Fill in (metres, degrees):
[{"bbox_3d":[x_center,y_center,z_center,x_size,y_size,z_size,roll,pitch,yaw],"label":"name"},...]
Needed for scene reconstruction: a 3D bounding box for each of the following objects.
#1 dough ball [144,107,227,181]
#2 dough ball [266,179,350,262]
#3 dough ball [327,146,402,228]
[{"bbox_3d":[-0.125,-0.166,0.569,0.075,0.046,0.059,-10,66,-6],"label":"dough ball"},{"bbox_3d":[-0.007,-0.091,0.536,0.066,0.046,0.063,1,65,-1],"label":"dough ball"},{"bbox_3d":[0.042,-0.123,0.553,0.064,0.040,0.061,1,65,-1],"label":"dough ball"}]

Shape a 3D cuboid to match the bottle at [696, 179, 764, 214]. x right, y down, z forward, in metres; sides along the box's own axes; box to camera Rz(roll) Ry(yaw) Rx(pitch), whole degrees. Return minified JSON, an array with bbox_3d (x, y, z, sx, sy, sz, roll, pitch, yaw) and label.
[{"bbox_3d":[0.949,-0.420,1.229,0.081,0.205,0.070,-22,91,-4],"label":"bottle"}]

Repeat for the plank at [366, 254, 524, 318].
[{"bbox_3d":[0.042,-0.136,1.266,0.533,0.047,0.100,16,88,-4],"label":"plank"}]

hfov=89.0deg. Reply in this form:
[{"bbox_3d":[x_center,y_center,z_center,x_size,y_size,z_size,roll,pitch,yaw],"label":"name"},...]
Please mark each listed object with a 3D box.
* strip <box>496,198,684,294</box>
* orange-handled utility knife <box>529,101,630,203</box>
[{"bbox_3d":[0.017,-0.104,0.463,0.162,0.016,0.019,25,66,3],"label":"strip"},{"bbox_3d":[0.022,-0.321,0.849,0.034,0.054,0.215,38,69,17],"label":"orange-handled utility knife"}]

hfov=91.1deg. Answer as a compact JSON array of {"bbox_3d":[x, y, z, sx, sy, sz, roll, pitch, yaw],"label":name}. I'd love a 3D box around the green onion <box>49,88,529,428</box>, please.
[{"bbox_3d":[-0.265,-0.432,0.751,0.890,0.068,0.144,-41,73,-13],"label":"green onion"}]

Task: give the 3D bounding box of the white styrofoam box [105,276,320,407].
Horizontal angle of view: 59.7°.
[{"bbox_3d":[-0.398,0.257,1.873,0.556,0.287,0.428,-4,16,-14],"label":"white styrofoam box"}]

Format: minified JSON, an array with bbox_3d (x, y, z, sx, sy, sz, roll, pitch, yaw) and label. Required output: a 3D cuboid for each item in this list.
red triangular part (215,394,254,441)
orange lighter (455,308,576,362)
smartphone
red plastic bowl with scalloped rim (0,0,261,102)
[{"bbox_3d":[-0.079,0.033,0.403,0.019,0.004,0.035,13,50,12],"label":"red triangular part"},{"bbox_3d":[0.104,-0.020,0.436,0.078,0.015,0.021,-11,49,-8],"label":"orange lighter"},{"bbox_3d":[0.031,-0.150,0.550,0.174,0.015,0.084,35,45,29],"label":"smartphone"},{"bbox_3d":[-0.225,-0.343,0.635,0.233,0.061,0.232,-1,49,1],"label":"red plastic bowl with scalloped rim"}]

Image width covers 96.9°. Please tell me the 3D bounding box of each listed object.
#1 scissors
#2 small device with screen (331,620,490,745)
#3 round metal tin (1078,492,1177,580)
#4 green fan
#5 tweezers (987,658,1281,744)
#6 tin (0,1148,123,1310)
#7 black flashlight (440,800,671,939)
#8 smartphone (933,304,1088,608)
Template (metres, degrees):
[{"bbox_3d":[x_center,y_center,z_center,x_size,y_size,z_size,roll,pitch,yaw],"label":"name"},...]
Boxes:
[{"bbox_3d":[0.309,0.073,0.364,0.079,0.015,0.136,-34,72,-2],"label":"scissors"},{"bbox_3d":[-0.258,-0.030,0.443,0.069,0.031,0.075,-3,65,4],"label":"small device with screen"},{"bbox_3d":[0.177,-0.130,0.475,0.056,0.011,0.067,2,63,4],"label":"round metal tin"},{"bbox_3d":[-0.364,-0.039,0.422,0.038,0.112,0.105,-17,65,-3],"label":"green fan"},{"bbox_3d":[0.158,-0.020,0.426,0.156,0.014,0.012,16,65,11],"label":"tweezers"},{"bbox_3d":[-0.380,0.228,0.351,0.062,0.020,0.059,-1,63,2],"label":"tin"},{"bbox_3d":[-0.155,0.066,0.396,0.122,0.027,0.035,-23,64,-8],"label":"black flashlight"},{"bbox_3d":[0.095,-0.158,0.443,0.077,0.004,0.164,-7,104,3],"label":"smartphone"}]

— TO DO —
For each line in the material above that contains the string "listed", make a copy.

— RESPONSE AREA —
Please mark each listed object with a 3D box.
Image width covers 96.9°. Please tell me the 3D bounding box of each listed object.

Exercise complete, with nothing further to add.